Out to 're-prove ourselves,' Eagles must determine new vision
The Eagles first must decide what type of coach they want to pair with Hurts. How tough a leader do Roseman and Sirianni think he needs to reach his potential? Is someone with whom Hurts has no prior relationship — and thus, fewer conflicts when critique is needed — a benefit?
Schematically, the Eagles also need to determine how much they want to emphasize the run and how much the pass. How do they want to marry the concepts? How much were Hurts’ struggles this season reflective of knee and finger injuries, and how much stemmed from his field vision and subsequent decision-making?
Expect Sirianni to work with his new coordinator to determine a healthy schematic blend — and for the coaching staff to study principles none of them has worked with before, at the NFL and collegiate levels.
“We'll go to a college. We’ll bring somebody in here to make sure we're studying things that we want to learn more about,” Sirianni said. “Whether that's something we want to just learn more about, whether that's something we were deficient in last year, those will be all the different topics of what our professional development is.”
When Jalen Hurts is asked about Eagles’ six losses in last seven, he names “identity” as one of the key problems pic.twitter.com/MaxSQXsBkL
— Jori Epstein (@JoriEpstein) January 16, 2024
“Then you also have the things from our offense that we've done well in the past.
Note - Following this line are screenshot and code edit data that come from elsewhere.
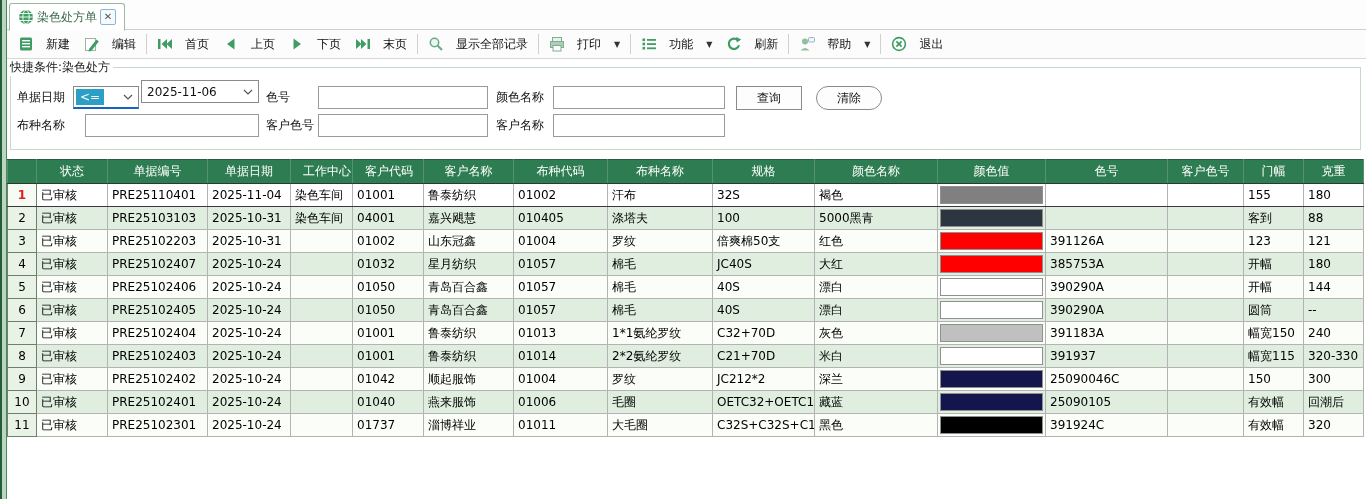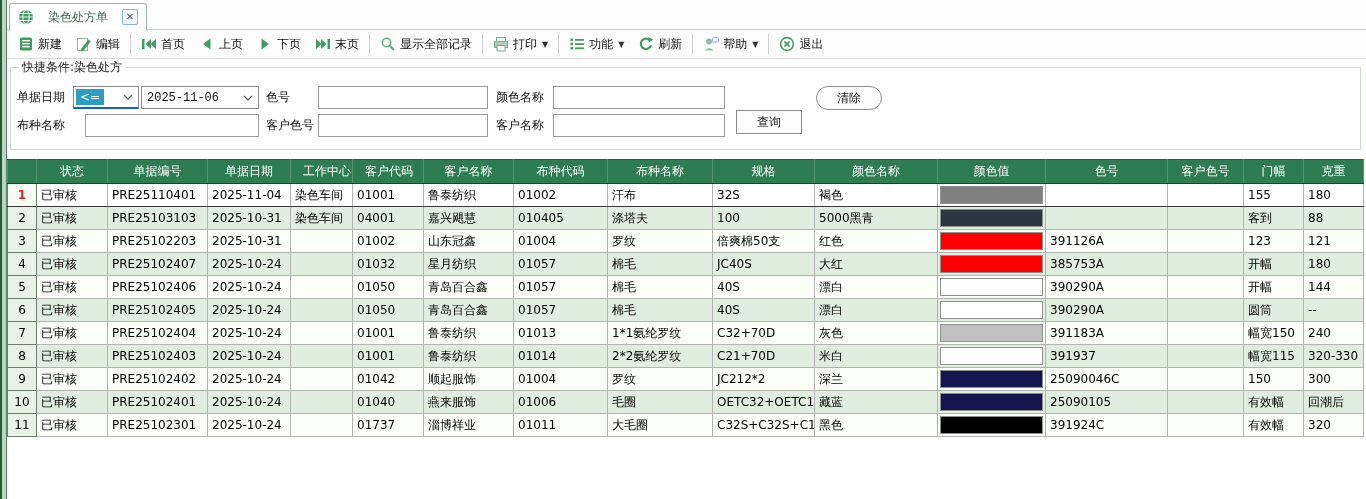--- a/index.html
+++ b/index.html
@@ -17,7 +17,7 @@
   
   .tabbar{ height:30px; background:#fdfdfd; border-bottom:1px solid #cfcfcf; position:relative; }
   .tab{ position:absolute; left:2px; top:3px; height:28px; display:flex; align-items:center;
-    gap:14px; padding:0 8px; background:#ffffff; border:1px solid #9db7a6; border-bottom:1px solid #fff;
+    gap:3px; padding:0 8px; background:#ffffff; border:1px solid #9db7a6; border-bottom:1px solid #fff;
     border-radius:3px 3px 0 0; }
   .tab-title{ color:#3c6a50; }
   .tab-close{ width:16px; height:16px; border:1px solid #86b6d8; background:#f4fafd; color:#555;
This will be our offense. This will be the Philadelphia Eagles' offense, not whoever offense or my name on it ... This will be our offense.”
Hurts’ execution will ultimately shape it. But he suggested from his locker last week that he prefers not to design it.
“Owners own, coaches coach, and players play,” Hurts said. “I just want to play at a high level. I have a ton of confidence in coach [Sirianni], I have a ton of confidence in Howie, I have a ton of confidence in [team owner Jeffrey] Lurie.
“I have to do my job and control the things that I can.”
Sirianni will do the same, though his control will extend further. He said he did not need to “sell” the Eagles on bringing him back after the late-season spiral, with Philadelphia’s success over the past three years weighing more heavily than its fracturing over the past two months. Still, all eyes will be on Sirianni to engineer a quick start to 2024 and fade the end-of-2023 memories from his locker room.
“We’ve got to re-prove ourselves,” Sirianni said. “We’ve got to go prove it again. That’s how I feel right now. That’s how I’m attacking this offseason. That’s how I’m attacking this upcoming season as we get ready for it. Just hungry to be able to prove myself again.
“We’re going to prove them right again.”